Debito, come ridurlo senza ammazzare l’economia

Debito, come ridurlo senza ammazzare l’economia

Tutti d’accordo sulla necessità di ridurre il debito pubblico italiano, che è pari al 133% del Pil. Ma quali ricette adottare? Ne hanno parlato al Festival dell'economia di Trento, in un confronto a tre, il viceministro all'economia Laura Castelli, l’ex ministro Pier Carlo Padoan e l’economista Giampaolo Galli.

"Osservando i paesi che negli ultimi 75 anni sono riusciti a ridurre il debito – ha detto Cottarelli - possiamo dire che il sistema più virtuoso è quello del cosiddetto aggiustamento ortodosso". Si tratta in sostanza di fare le formichine aumentando l’avanzo primario, senza ammazzare l’economia. Per arrivare a questo obiettivo l’avanzo dovrebbe essere superiore al 3%, mentre in Italia attualmente è pari circa all'1,6%. Non ci sono casi di Stati che abbiano ridotto il debito facendo più deficit al fine di far ripartire l’economia”.

Una teoria, tuttavia, che non convince il vice ministro Laura Castelli. “L’aggiustamento ortodosso – ha spiegato l'esponente del M5s – non mi sembra abbia funzionato, perché in quei paesi dove è stato realizzato è aumentato il debito privato dei cittadini. La sociologia conta moltissimo, ed io penso che per il nostro Paese non sia la strada giusta. L'Italia ha smesso di credere negli investimenti. Ci vorranno almeno 10 anni per invertire la tendenza".

Su un’altra lunghezza d’onda l’analisi di Gianpaolo Galli: "I mercati si preoccupano quando si dice che noi faremo diversamente dagli altri. Ci vuole molta fiducia nella capacità dell’Italia di riprendersi, ma bisognerebbe portare l’avanzo primario almeno al 2 o al 3 %. Un aumento che va fatto con gradualità. Deve tuttavia essere convincente altrimenti ci avvitiamo in una spirale da cui diventa difficile uscire”.  

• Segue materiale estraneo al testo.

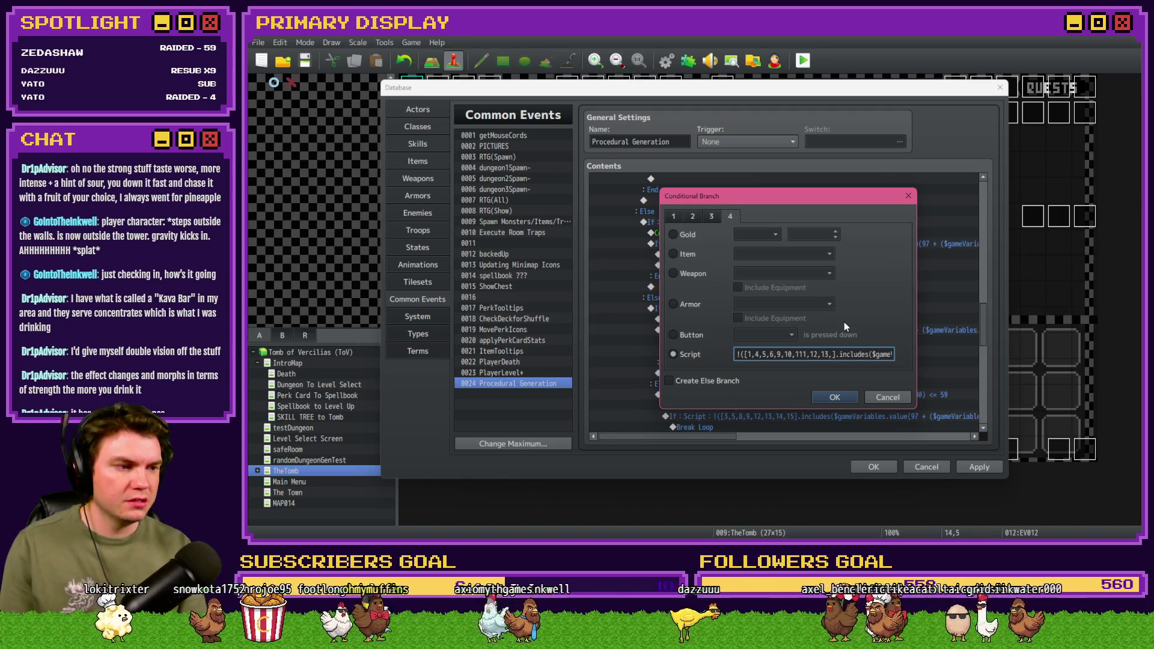
pyautogui.write('14')
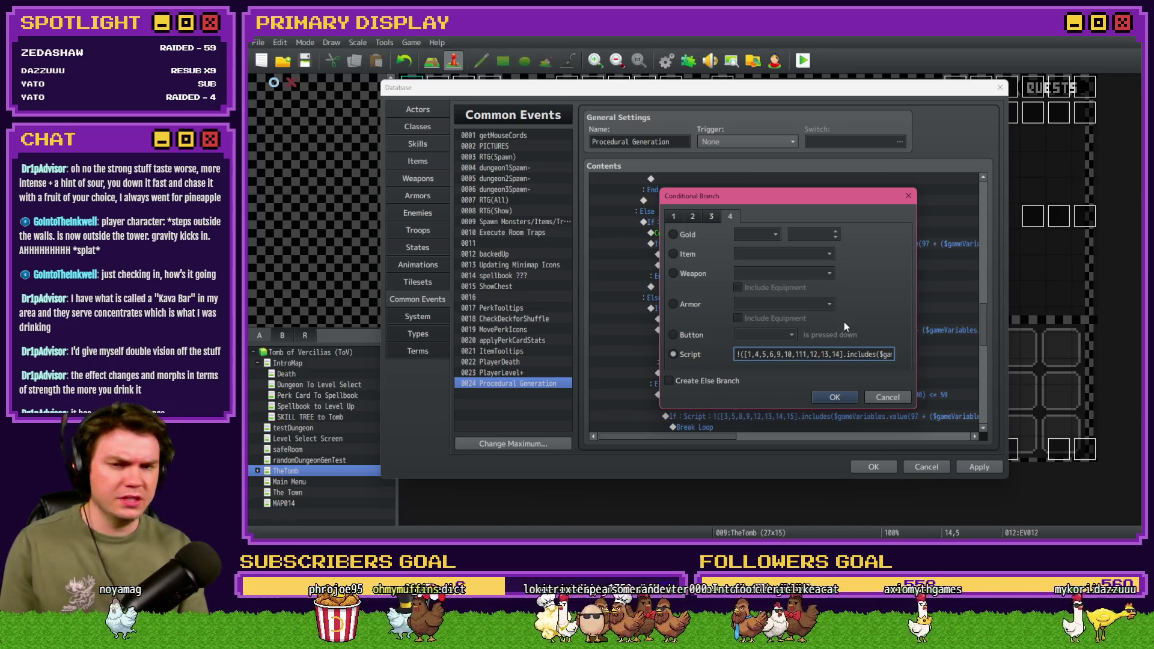
pyautogui.write(',15')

Torna sullo stesso tema anche Pier Carlo Padoan. “Il problema del debito è legato alla fiducia che viene meno. Per avere crescita bisogna investire sulle tecnologie e sul capitale umano, oltre ad aumentare il surplus primario.  La crescita non può dipendere dall'aumento del deficit. In tal senso, credo che la prossima manovra di bilancio sarà decisiva per il futuro dell’Italia nei prossimi anni”.